Senin, 10 November 2008

Dilematika Pembelajaran Bahasa: antara "Ketepatan" dengan "Kelancaran"

KETEPATAN BENTUK DAN KELANCARAN BERKOMUNIKASI
oleh: Asep Nurjamin

Saat ini dapat kita melihat bahwa metodologi pembelajaran bahasa itu selalu berada dalam situasi tarik menarik dalam sebuah dikotomi antara: (1) ketepatan bentuk atau struktur bahasa yang dipergunakan dengan (2) kelancaran dalam berkomunikasi. Menurut Nunan (2003:6), sebelum masa tahun 1970-an pembelajaran bahasa cenderung diarahkan pada penguasaan struktur kebahasaan.
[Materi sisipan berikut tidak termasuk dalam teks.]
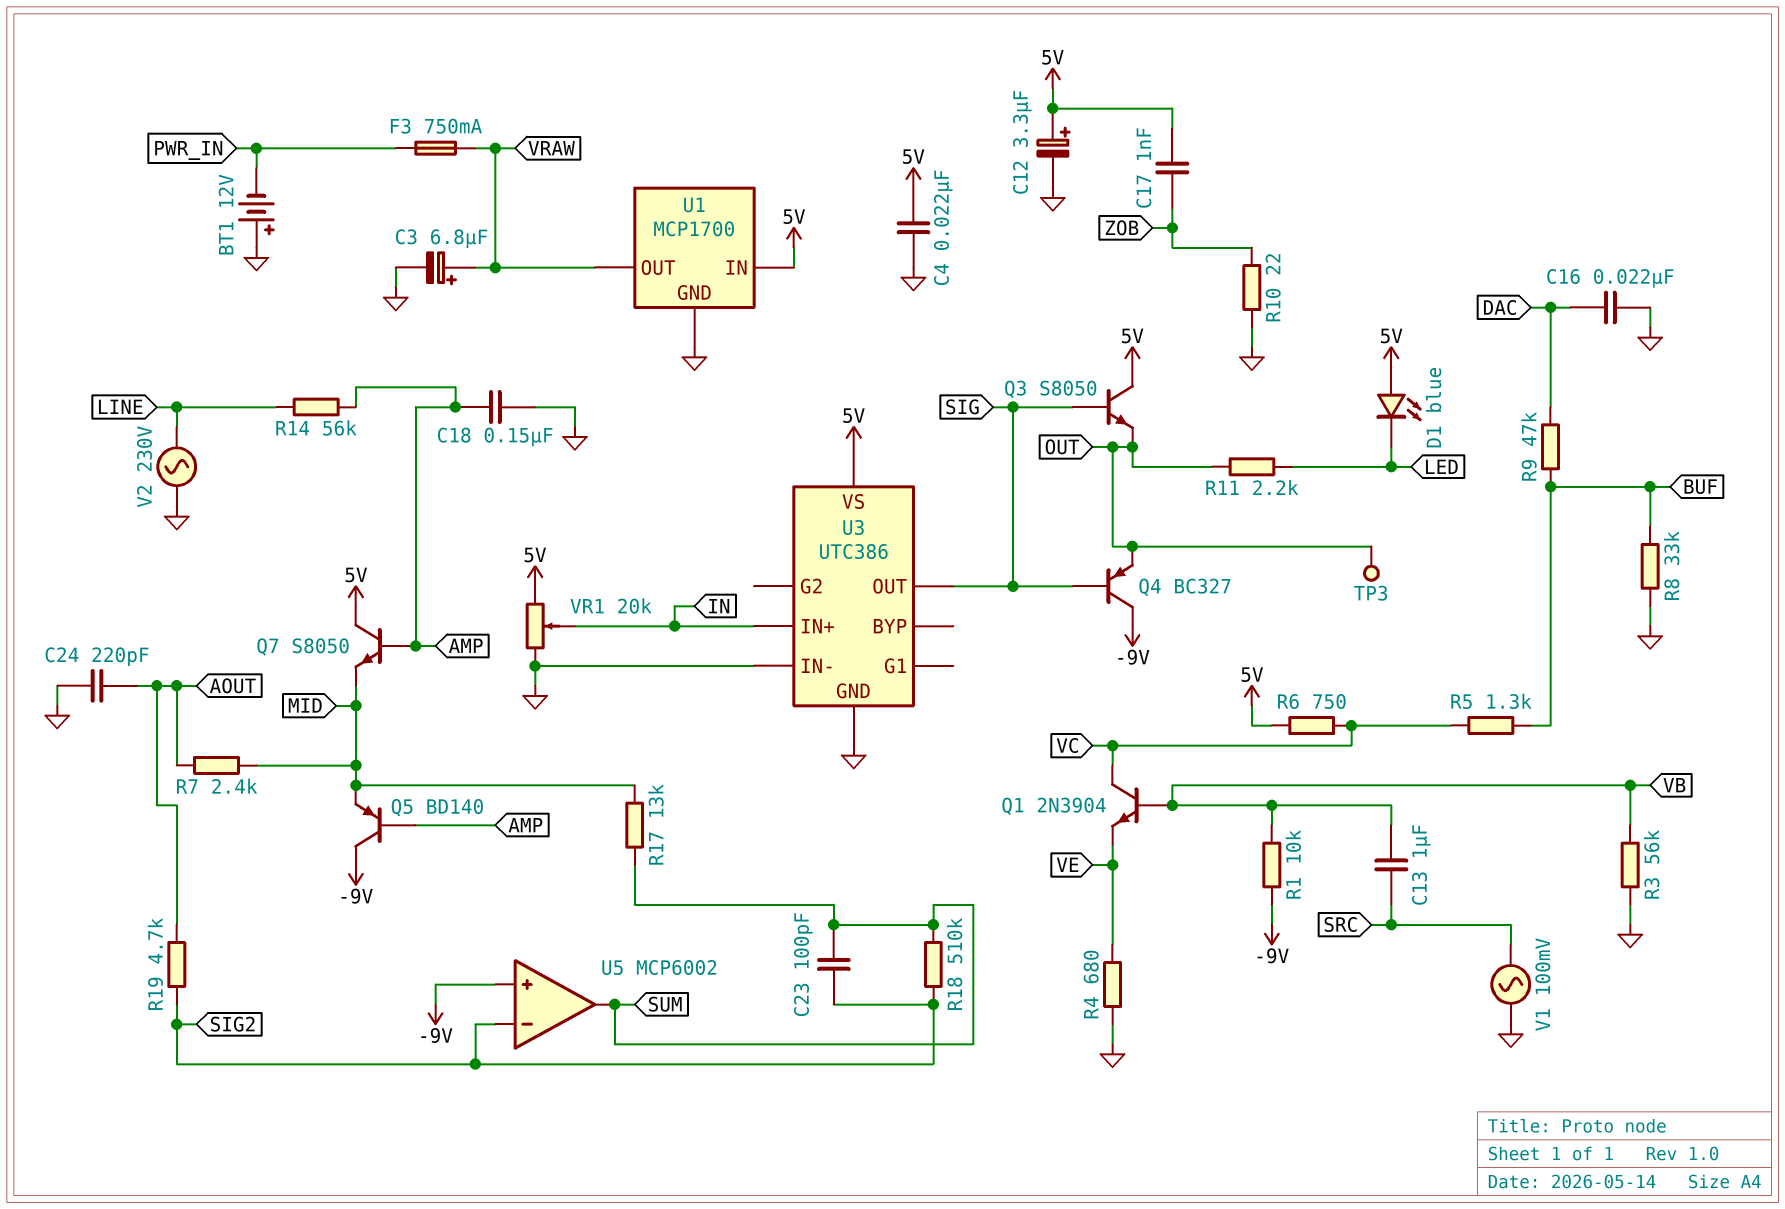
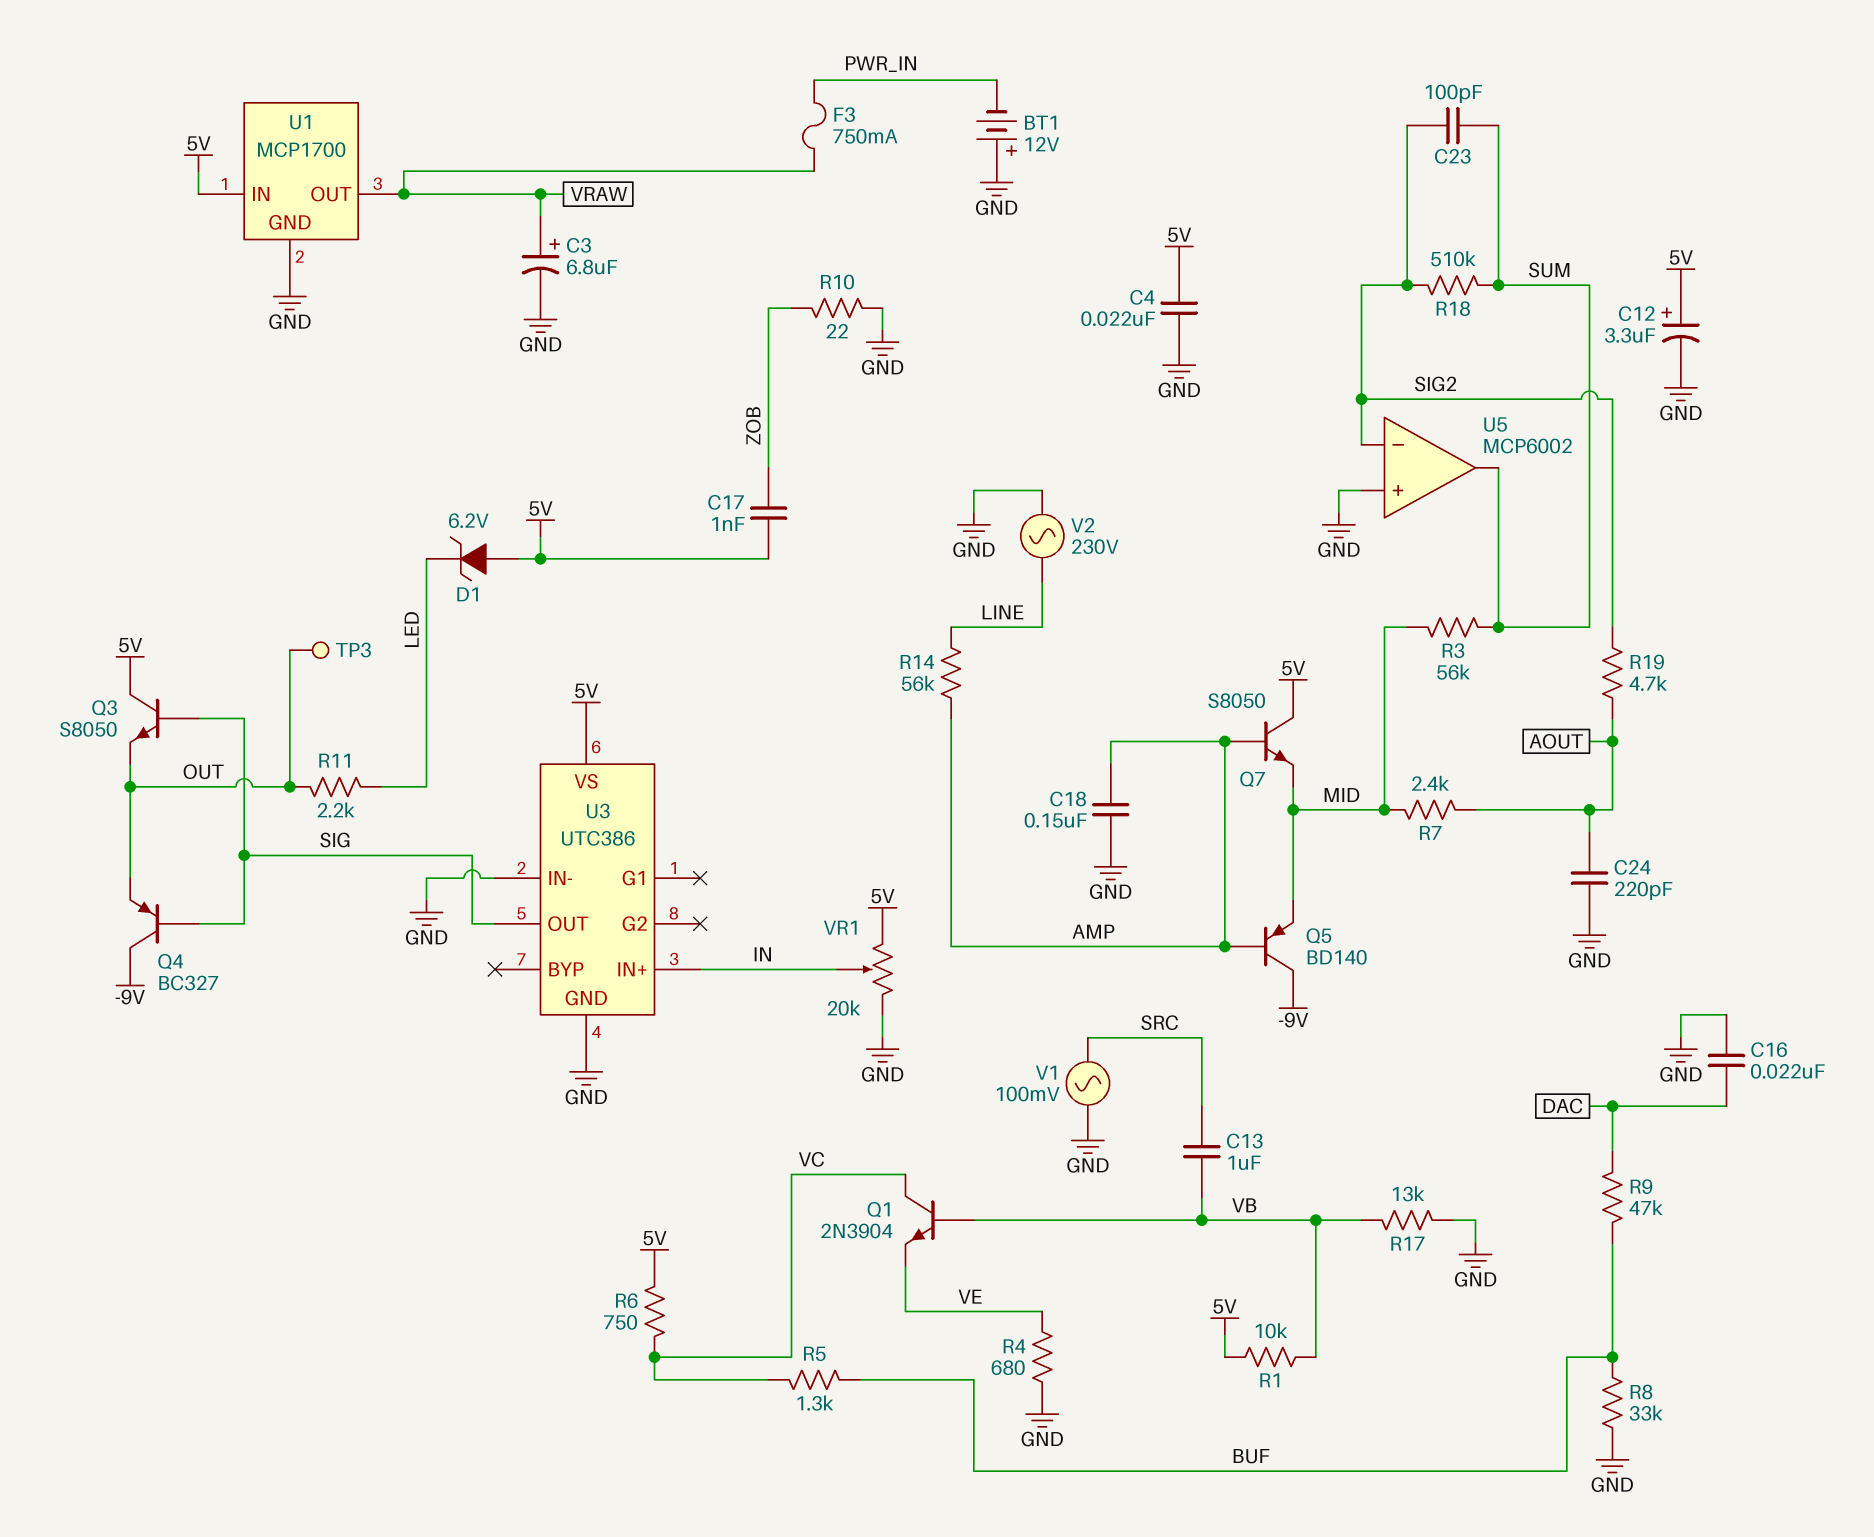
D1: LED blue (A 5V, K LED) -> zener 6.2V (A 5V, K LED)
R1: 10k (-9V, VB) -> 10k (5V, VB)
R3: 56k (GND, VB) -> 56k (MID, SUM)
R17: 13k (MID, SUM) -> 13k (GND, VB)
U5 pin in+: -9V -> GND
Pada masa itu, para siswa lebih didorong untuk menguasai tatabahasa, kosakata, serta tatabunyi. Hal ini dilakulan agar para siswa dapat membuat bentuk-bentuk baru berdasarkan prinsip analogi. Para siswa diarahkan untuk menggunakan bentuk-bentuk bahasa yang benar dari segi tatabahasa, kosakata, serta tatabunyinya. Dengan demikian, pembelajaran seperti ini lebih mengutamakan aspek ketepatan, ‘accuracy’, dari segi tatabahasa, kosakata, serta tatabunyi dalam berkomunikasi. Akan tetapi, pembelajaran seperti ini kini dianggap tidak berhasil.
Baru pada tahun 1970-an tumbuh kesadaran bahwa pembelajaran bahasa itu harus diarahkan pada tujuan komunikatif. Metodologi pembelajaran diarahkan pada penguasaan makna komunikasi bukan pada ketepatan bentuk. Menurut Nunan (2003:7), pendekatan ini telah melahirkan pembelajaran yang berpusat pada siswa, ‘learner-centered education’. Selanjutnya, hal ini melahirkan pengajaran bahasa berdasarkan tugas, ‘task-based teaching’. Dalam hal ini pembelajaran bahasa berdasarkan pengalaman dengan tujuan untuk mencapai tujuan non-linguistik, yang memperlihatkan hubungan antara apa yang dipelajari di dalam kelas dengan apa yang benar-benar diperlukan dalam kehidupan sehari-hari. Sebagai contoh, tugas-tugas itu dapat dilihat pada saat mendengarkan ceramah, memesan makanan, menanyakan alamat rumah, tawar-menawar, dan sebagainya. Tugas-tugas tersebut memperlihatkan bahwa komunikasi itu tidak menghasilkan hal-hal yang linguistis tetapi menghasilkan hal-hal yang bersifat nonlinguistis. Hasil yang hendak diperoleh dari tawar-menawar barang adalah diberikannya barang itu dengan harga yang kita inginkan, bukan untuk menghasilkan struktur bahasa yang baik dan benar.
Kelancaran dalam berkomunikasi ditandai dengan: (1) kelancaran dalam mengungkapkan gagasan secara lisan dan tulis; (2) kelancaran dalam memahami isi tuturan serta tulisan orang lain. Untuk menguasai kecakapan ini para siswa harus diberi pelatihan yang cukup dalam menggunakan bahasa. Mereka tidak boleh terlalu dibebani dengan keharusan menggunakan bentuk-bentuk yang baku sampai mereka memiliki tingkat kelancaran yang memadai.